The first USC&GS Hydrographer was a survey launch that served in the United States Coast and Geodetic Survey from 1901 to 1917 and from 1919 to 1928.

==Construction and acquisition==
Hydrographer was built by the James Reilly Supply Company at Port Jefferson on Long Island, New York, in 1901, and entered service with the Coast and Geodetic Survey the same year.

==Coast and Geodetic Survey service, 1901-1917==
Hydrographer operated along the United States East Coast. In August 1912, she pulled the schooner Estrella off of a mud flat on which Estrella had grounded. On 8 February 1914, she assisted the United States Navy torpedo boat USS Foote (Torpedo Boat No. 3) off of a shoal in Pamlico Sound, North Carolina, then provided Foote with a navigator to assist her in transiting the sound and proceeding from Elizabeth City to Washington, North Carolina.

==U.S. Navy service, 1917-1919==
In 1917, Hydrographer was transferred to the United States Navy for World War I service as the survey and patrol vessel USS Hydrographer.

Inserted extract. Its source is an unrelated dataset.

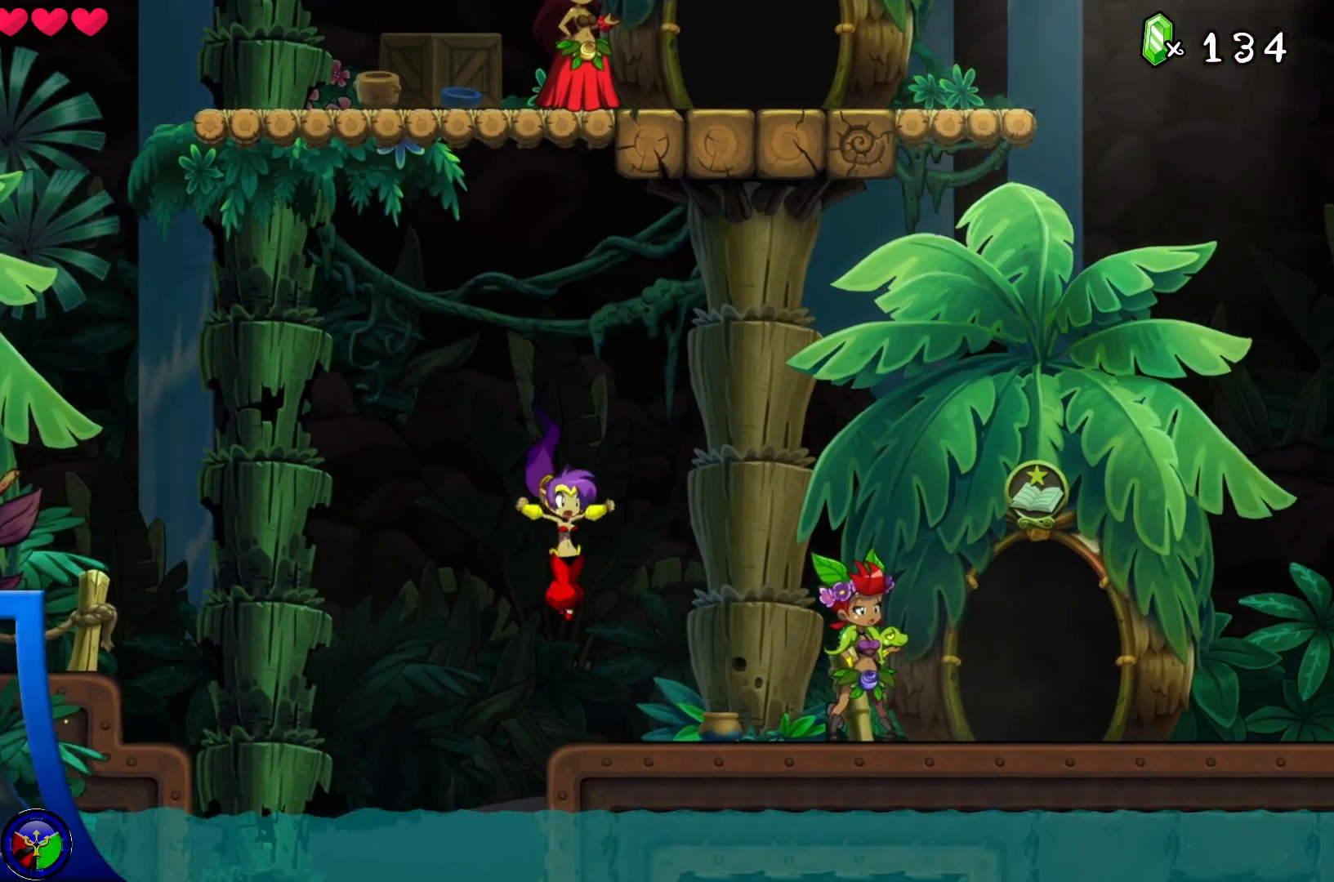
{"buttons": ["R2"], "left_stick": "up-right", "right_stick": "center", "events": [[350, "R2", "down"]]}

==Coast and Geodetic Survey service, 1919-1928==

Transferred back to the Survey postwar on 1 April 1919, she resumed her East Coast duties. She was blown aground on 9 September 1919 during the 1919 Florida Keys Hurricane, but the actions of shipmate O. M. Straub saved her from significant damage.

On 16 February 1922, Hydrographer towed the gasoline-powered launch Edna G, which had been disabled in heavy seas, into port at Gulfport, Mississippi. She went to the assistance of the schooner W. J. Patterson, which was on fire off Sabine Pass, Texas, on 22 June 1923; her crew fought the fire for over three hours and she supplied a hose crew for the steamer S.S. Hudson, which also was assisting W. J. Patterson.

In May 1927, officers and crewmen of Hydrographer were detailed to Memphis, Tennessee, to assist victims of the
1927 Mississippi River flood.

Hydrographer was retired from Coast and Geodetic Survey service in 1928.